**The problem**
Transcribe every entry below word for word, but skip the pictures.

** Information supplied follows **

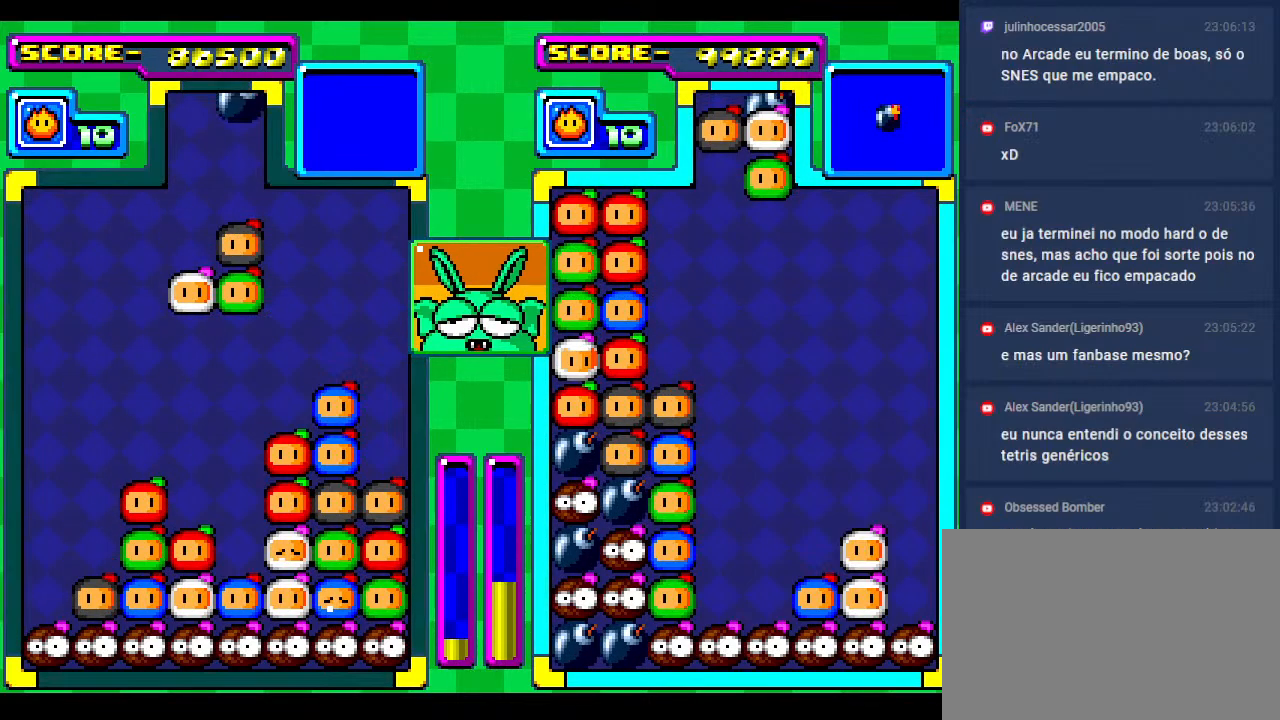
{"buttons": ["DPAD_DOWN"], "events": [[450, "DPAD_DOWN", "down"]]}
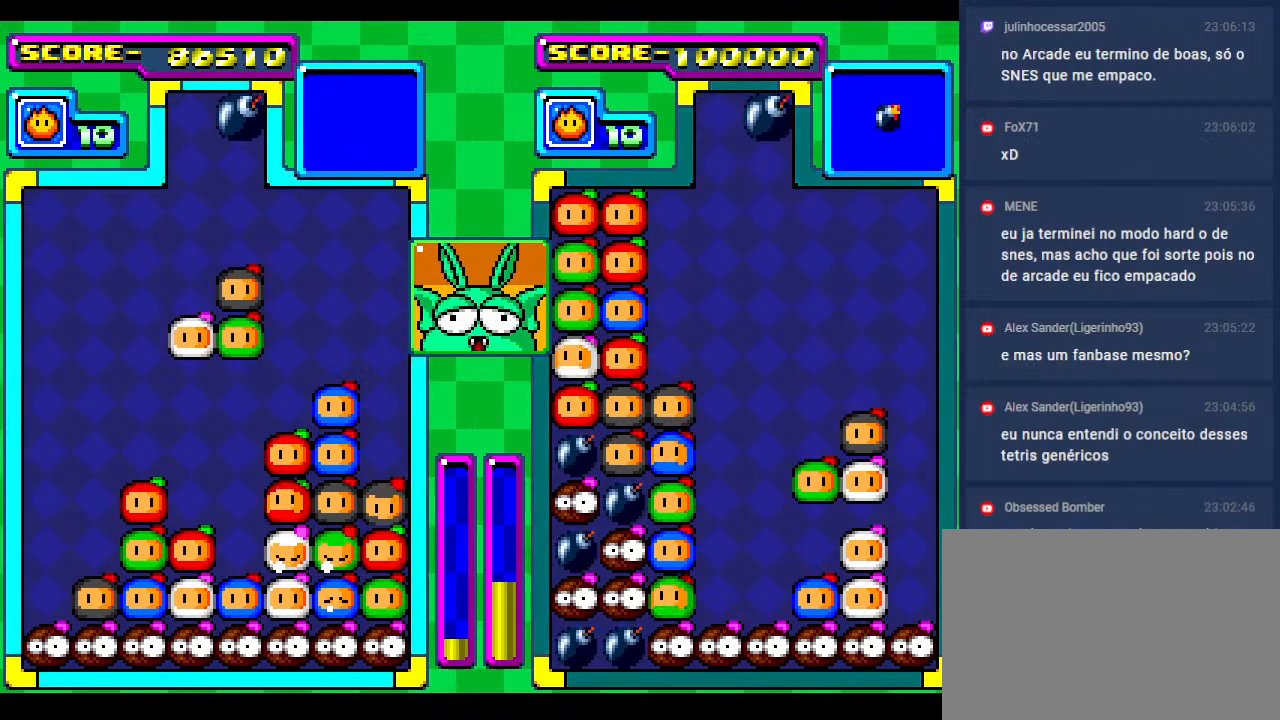
{"buttons": [], "events": [[250, "DPAD_DOWN", "up"]]}
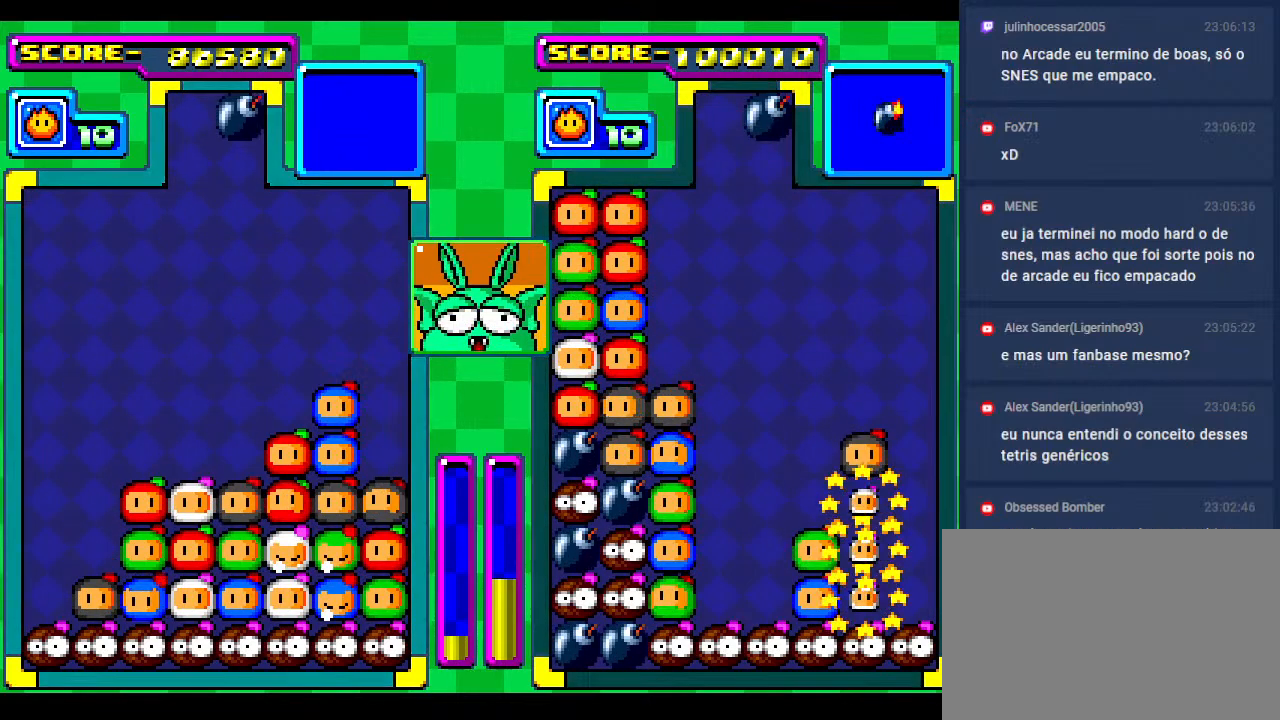
{"buttons": ["DPAD_LEFT"], "events": [[150, "DPAD_DOWN", "down"], [233, "DPAD_LEFT", "down"], [267, "DPAD_DOWN", "up"], [383, "DPAD_LEFT", "up"], [400, "DPAD_DOWN", "down"], [483, "DPAD_LEFT", "down"], [500, "DPAD_DOWN", "up"]]}
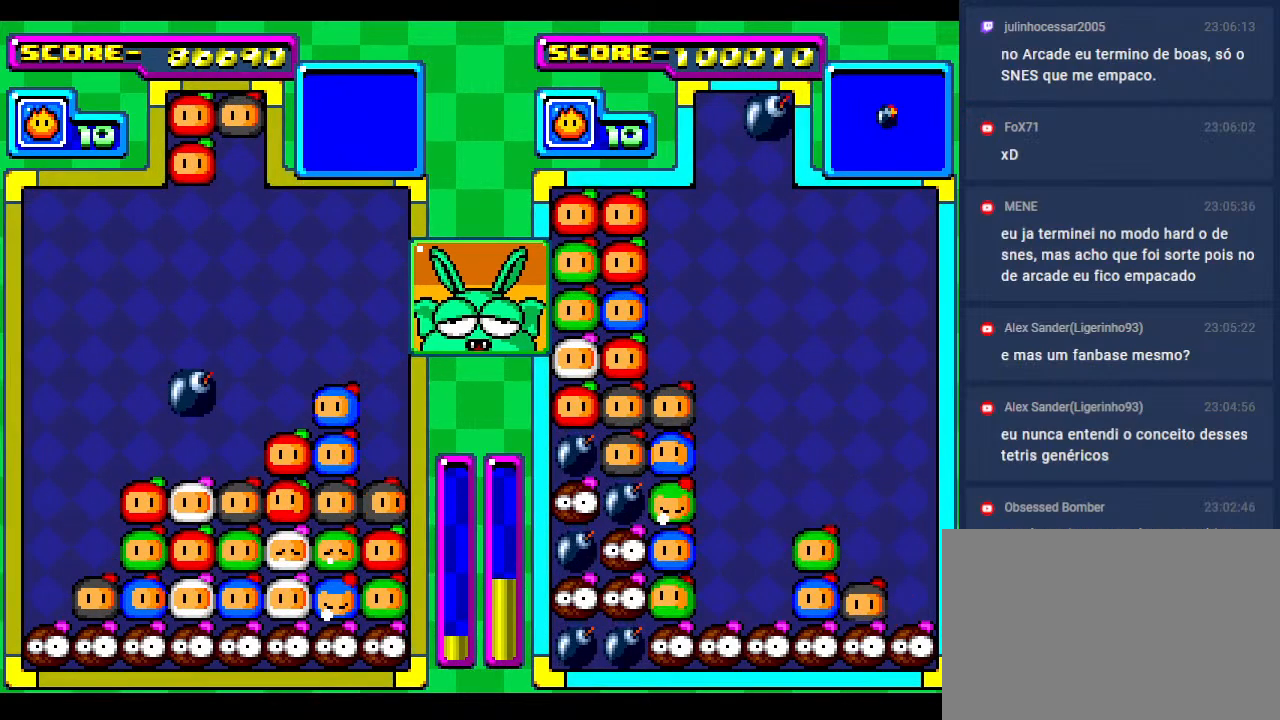
{"buttons": ["DPAD_LEFT"], "events": [[117, "DPAD_LEFT", "up"], [200, "DPAD_LEFT", "down"], [300, "DPAD_LEFT", "up"], [367, "DPAD_LEFT", "down"]]}
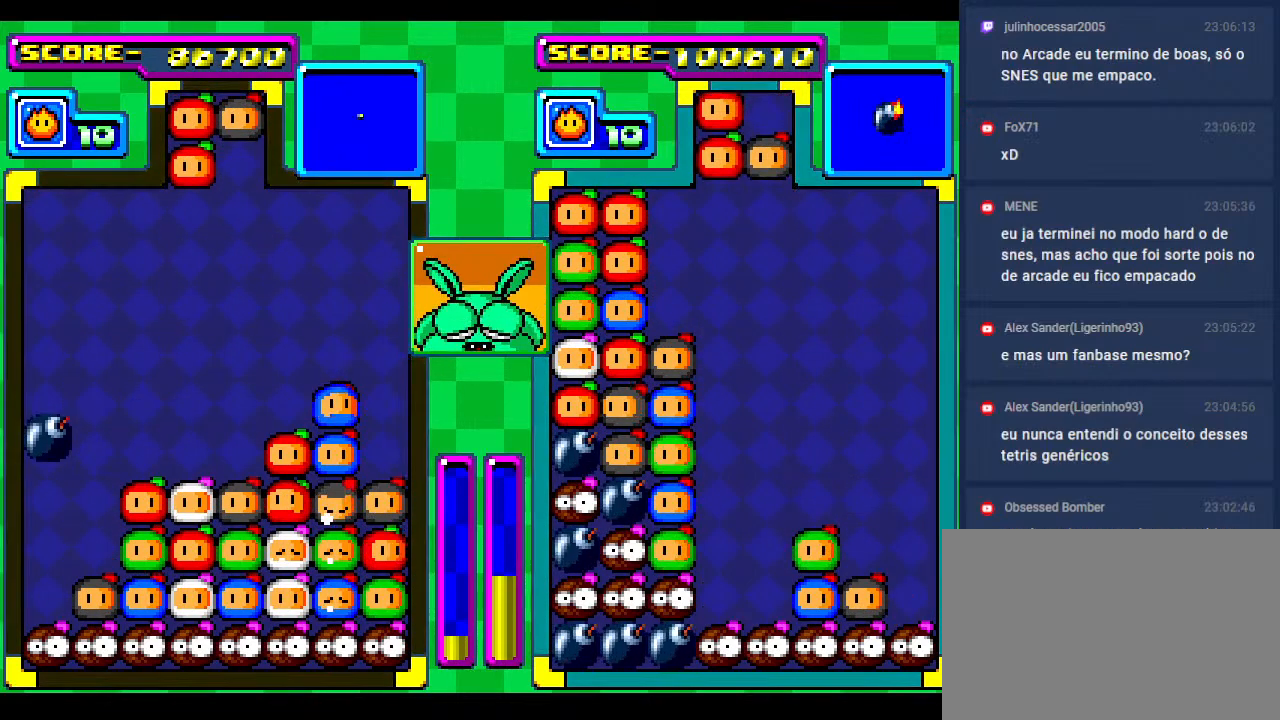
{"buttons": [], "events": [[17, "DPAD_LEFT", "up"], [33, "DPAD_DOWN", "down"], [217, "DPAD_DOWN", "up"], [367, "DPAD_RIGHT", "down"], [467, "DPAD_RIGHT", "up"]]}
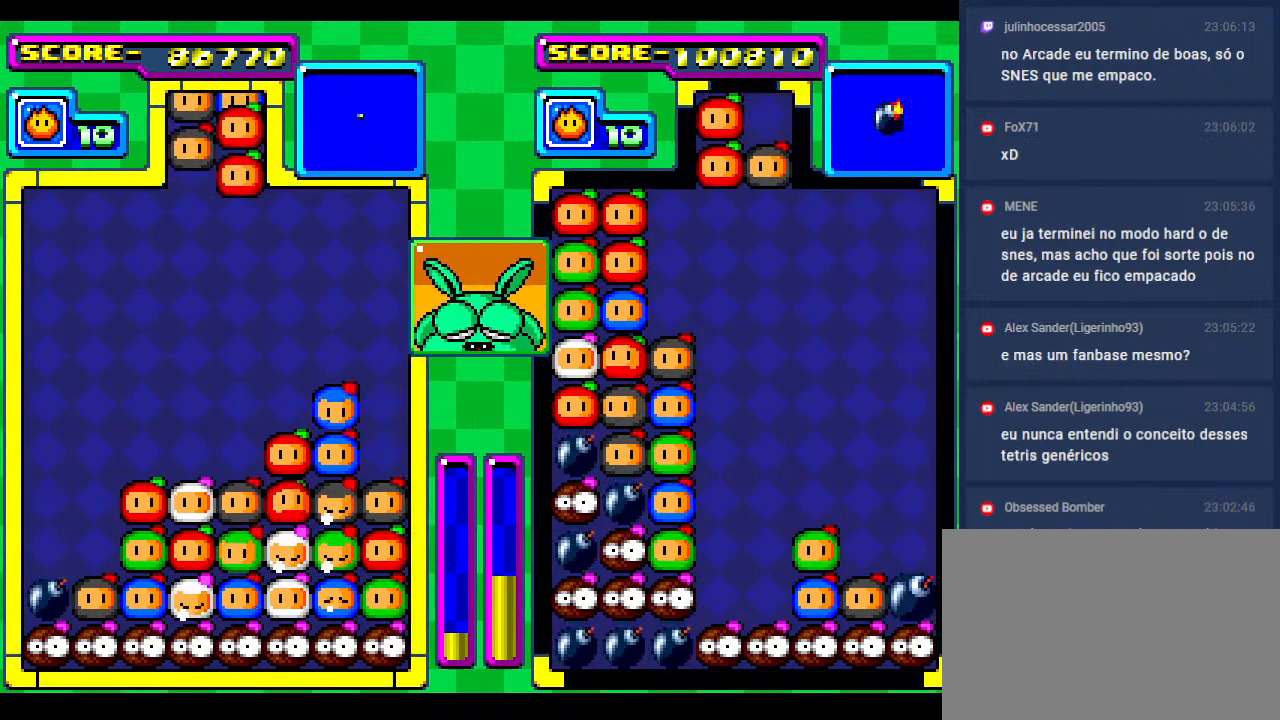
{"buttons": ["DPAD_DOWN"], "events": [[100, "DPAD_RIGHT", "down"], [233, "DPAD_DOWN", "down"], [233, "DPAD_RIGHT", "up"], [350, "DPAD_DOWN", "up"], [417, "DPAD_DOWN", "down"]]}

** End of Information supplied **

**Response below**
{"buttons": ["DPAD_DOWN"], "events": [[450, "DPAD_DOWN", "down"]]}
{"buttons": [], "events": [[250, "DPAD_DOWN", "up"]]}
{"buttons": ["DPAD_LEFT"], "events": [[150, "DPAD_DOWN", "down"], [233, "DPAD_LEFT", "down"], [267, "DPAD_DOWN", "up"], [383, "DPAD_LEFT", "up"], [400, "DPAD_DOWN", "down"], [483, "DPAD_LEFT", "down"], [500, "DPAD_DOWN", "up"]]}
{"buttons": ["DPAD_LEFT"], "events": [[117, "DPAD_LEFT", "up"], [200, "DPAD_LEFT", "down"], [300, "DPAD_LEFT", "up"], [367, "DPAD_LEFT", "down"]]}
{"buttons": [], "events": [[17, "DPAD_LEFT", "up"], [33, "DPAD_DOWN", "down"], [217, "DPAD_DOWN", "up"], [367, "DPAD_RIGHT", "down"], [467, "DPAD_RIGHT", "up"]]}
{"buttons": ["DPAD_DOWN"], "events": [[100, "DPAD_RIGHT", "down"], [233, "DPAD_DOWN", "down"], [233, "DPAD_RIGHT", "up"], [350, "DPAD_DOWN", "up"], [417, "DPAD_DOWN", "down"]]}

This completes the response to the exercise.